Ему повезло — Ренита как раз вышла на утоптанную ровную площадку, где стояла горячая вода в котле, и вместе с легионером-капсарием, в обязанности которого и входило оказывать помощь раненым непосредственно в бою и вытаскивать их, помогала вымыться командиру охраны, который упорно не соглашался раздеться:
— Перед женщиной? Я, боевой офицер? Да вы что тут все, смеетесь?! Дури нанюхались? У меня всего лишь рука задета, я что, сам после перевязки не помоюсь?
— А при чем тут женщина или вообще медуза-горгона? — ворчливо возражала Ренита. — Я же не на сатурналии собралась поплясать с тобой. Мне надо, чтобы ты всю эту грязь не тащил за собой на стол и в постель. Другие раненые не виноваты, что у тебя тараканы в голове такие, что раздеться при мне не можешь. Они-то заслужили чистоту, как того и требует незыблемый Гиппократ!
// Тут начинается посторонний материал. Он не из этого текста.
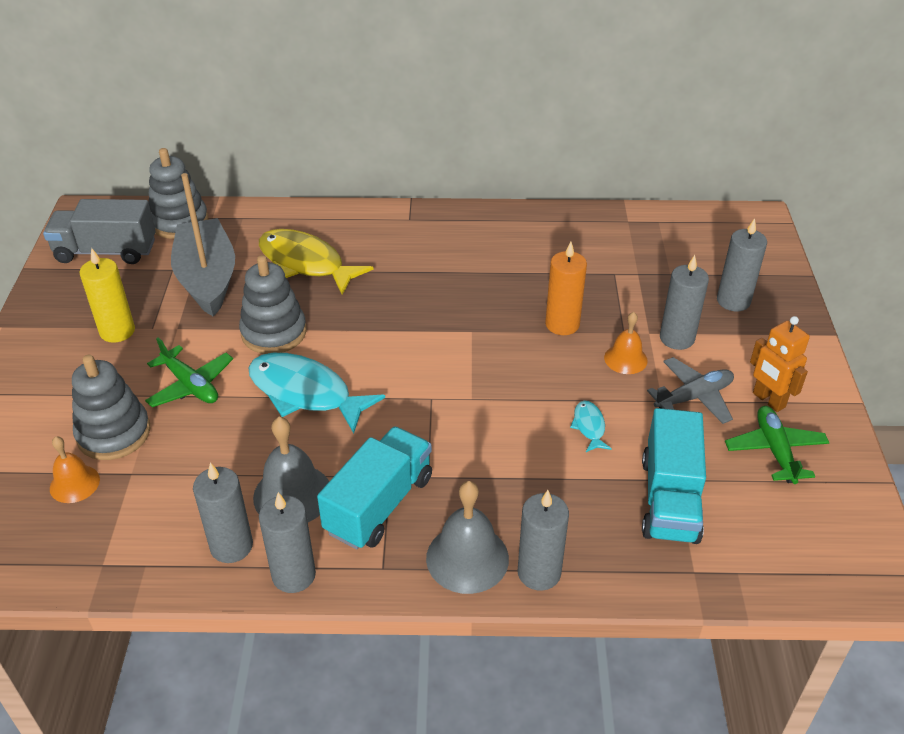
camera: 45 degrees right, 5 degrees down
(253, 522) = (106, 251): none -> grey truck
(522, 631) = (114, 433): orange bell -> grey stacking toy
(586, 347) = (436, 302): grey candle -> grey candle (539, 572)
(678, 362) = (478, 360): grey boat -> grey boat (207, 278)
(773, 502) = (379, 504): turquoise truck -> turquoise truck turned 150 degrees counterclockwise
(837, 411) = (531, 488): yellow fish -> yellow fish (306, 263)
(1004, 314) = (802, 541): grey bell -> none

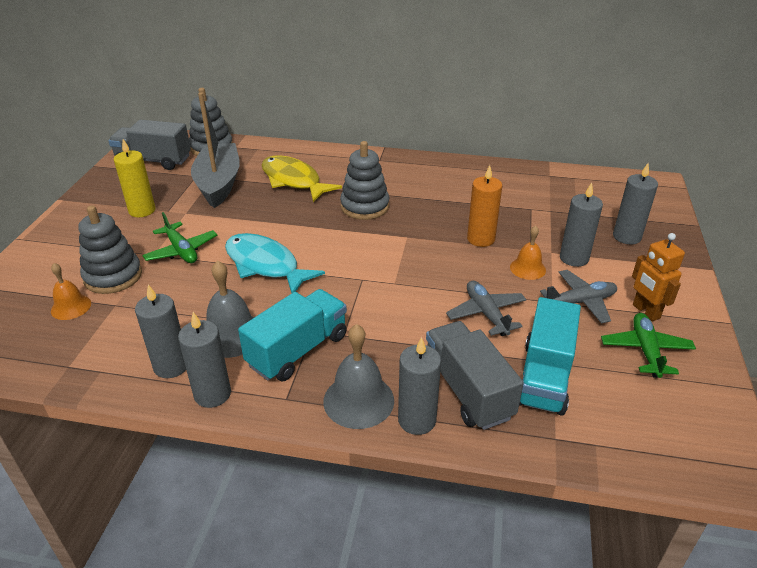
camera: 10 degrees right, 5 degrees down
(274, 332) = (255, 222): grey stacking toy -> grey stacking toy (364, 206)
(587, 528) = (467, 390): none -> grey truck
(589, 426) = (486, 314): turquoise fish -> grey plane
Таранис остановился в нескольких шагах от любимой, наслаждаясь ее решительностью и уверенными жестами. Она краем глаза заметила движение:
— А это кто тут еще один такой же чумазый? Куда ранен? Сейчас обмоем и перевяжем, не волнуйся, мой хороший. Сам разденешься или тоже упрашивать?
— Милая, для тебя я разденусь сразу и по первой твоей просьбе. Если только тебя не огорчит, что у меня ни царапинки.
Она услышала родной голос и, позабыв свое твердое решение больше не мешать Таранису жить так, как ему подсказывает судьба, бросилась на шею любимому:
— Ты жив! Родной мой, любимый…
Он зацеловал ее на глазах у всех, не обращая внимания, что снова пачкает ее лицо и одежду, как тогда в сполиарии.
— Таранис, — она отстранилась от него. — Ну вот опять…
— Зато ты теперь тоже чумазая, так что вместе и помоемся. Я согласен подождать, пока ты зашьешь ему рану. Можно, я прямо тут посижу, возле палатки?